● EXERCISE AIM
Leave out the pictures and retype, exactly, the lines below from the line with "100001 | 参数非法 |" up to and including the line with "# Article A16", nothing more.

(EXERCISE DATA begins)

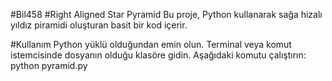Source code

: #Bil458
#Right Aligned Star Pyramid
Bu proje, Python kullanarak sağa hizalı yıldız piramidi oluşturan basit bir kod içerir.

#Kullanım
Python yüklü olduğundan emin olun.
Terminal veya komut istemcisinde dosyanın olduğu klasöre gidin.
Aşağıdaki komutu çalıştırın:
python pyramid.py
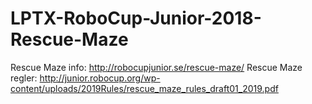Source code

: # LPTX-RoboCup-Junior-2018-Rescue-Maze

Rescue Maze info: http://robocupjunior.se/rescue-maze/
Rescue Maze regler: http://junior.robocup.org/wp-content/uploads/2019Rules/rescue_maze_rules_draft01_2019.pdf
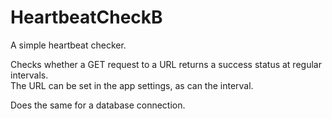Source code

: # HeartbeatCheckB
A simple heartbeat checker.

Checks whether a GET request to a URL returns a success status at regular intervals.  
The URL can be set in the app settings, as can the interval.

Does the same for a database connection.


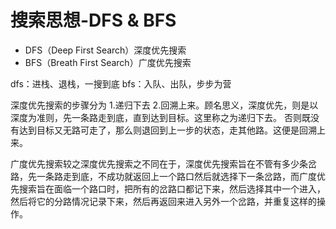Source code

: # 搜索思想-DFS & BFS

- DFS（Deep First Search）深度优先搜索
- BFS（Breath First Search）广度优先搜索

dfs：进栈、退栈，一搜到底
bfs：入队、出队，步步为营

深度优先搜索的步骤分为 1.递归下去 2.回溯上来。顾名思义，深度优先，则是以深度为准则，先一条路走到底，直到达到目标。这里称之为递归下去。
否则既没有达到目标又无路可走了，那么则退回到上一步的状态，走其他路。这便是回溯上来。

广度优先搜索较之深度优先搜索之不同在于，深度优先搜索旨在不管有多少条岔路，先一条路走到底，不成功就返回上一个路口然后就选择下一条岔路，而广度优先搜索旨在面临一个路口时，把所有的岔路口都记下来，然后选择其中一个进入，然后将它的分路情况记录下来，然后再返回来进入另外一个岔路，并重复这样的操作。
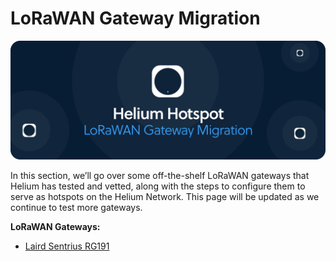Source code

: # LoRaWAN Gateway Migration



![](../../.gitbook/assets/hotspot_migration.png)

In this section, we’ll go over some off-the-shelf LoRaWAN gateways that Helium has tested and vetted, along with the steps to configure them to serve as hotspots on the Helium Network. This page will be updated as we continue to test more gateways.

**LoRaWAN Gateways:**

* [Laird Sentrius RG191](laird.md)

​

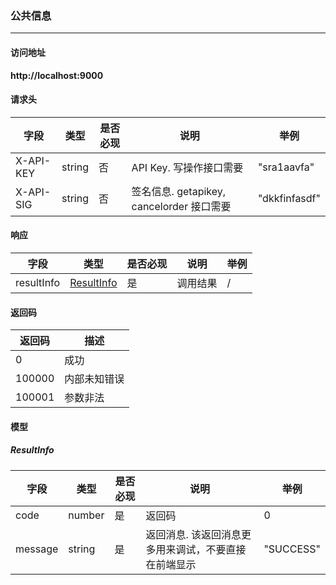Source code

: ### 公共信息
----

#### 访问地址

**http://localhost:9000**

#### 请求头

| 字段 |  类型 | 是否必现 | 说明 | 举例 |
| ---- | ---- | ---- |   ----   |  --- |
| X-API-KEY | string | 否 | API Key. 写操作接口需要 | "sra1aavfa" |
| X-API-SIG | string | 否 | 签名信息. getapikey, cancelorder 接口需要 | "dkkfinfasdf" |

#### 响应

| 字段 |  类型 | 是否必现 | 说明 | 举例 |
| ---- | ---- | ---- | ---- | ---- |
| resultInfo | <a href="#ResultInfo">ResultInfo</a> | 是 | 调用结果 | / |

#### 返回码
| 返回码 | 描述 |
| ---- | ---- |
| 0 | 成功 |
| 100000 | 内部未知错误 |
| 100001 | 参数非法 |

#### 模型

##### ResultInfo
<span id="ResultInfo"></span>

| 字段 |  类型 | 是否必现 | 说明 | 举例 |
| ---- | ---- | ---- |   ----   |  --- |
| code | number | 是 | 返回码 | 0 |
| message | string | 是 | 返回消息.  该返回消息更多用来调试，不要直接在前端显示 | "SUCCESS" |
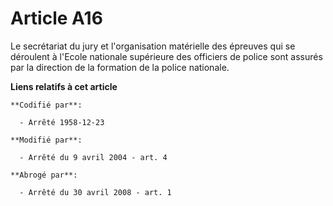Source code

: # Article A16

Le secrétariat du jury et l'organisation matérielle des épreuves qui se déroulent à l'Ecole nationale supérieure des
officiers de police sont assurés par la direction de la formation de la police nationale.

**Liens relatifs à cet article**

	**Codifié par**:

	  - Arrêté 1958-12-23

	**Modifié par**:

	  - Arrêté du 9 avril 2004 - art. 4

	**Abrogé par**:

	  - Arrêté du 30 avril 2008 - art. 1
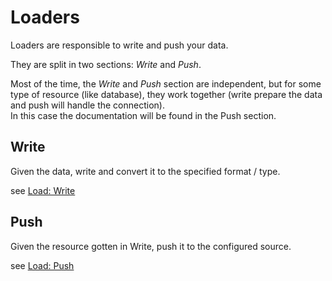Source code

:# Loaders

Loaders are responsible to write and push your data.

They are split in two sections: _Write_ and _Push_.

Most of the time, the _Write_ and _Push_ section are independent, but for some type of resource (like database),
they work together (write prepare the data and push will handle the connection).  
In this case the documentation will be found in the Push section.

## Write

Given the data, write and convert it to the specified format / type.

see [Load: Write](load_write.md)

## Push

Given the resource gotten in Write, push it to the configured source.

see [Load: Push](load_push.md)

(EXERCISE DATA ends)

● ANSWER FOR THIS EXERCISE
| 100001 | 参数非法 |

#### 模型

##### ResultInfo
<span id="ResultInfo"></span>

| 字段 |  类型 | 是否必现 | 说明 | 举例 |
| ---- | ---- | ---- |   ----   |  --- |
| code | number | 是 | 返回码 | 0 |
| message | string | 是 | 返回消息.  该返回消息更多用来调试，不要直接在前端显示 | "SUCCESS" |
Source code

: # Article A16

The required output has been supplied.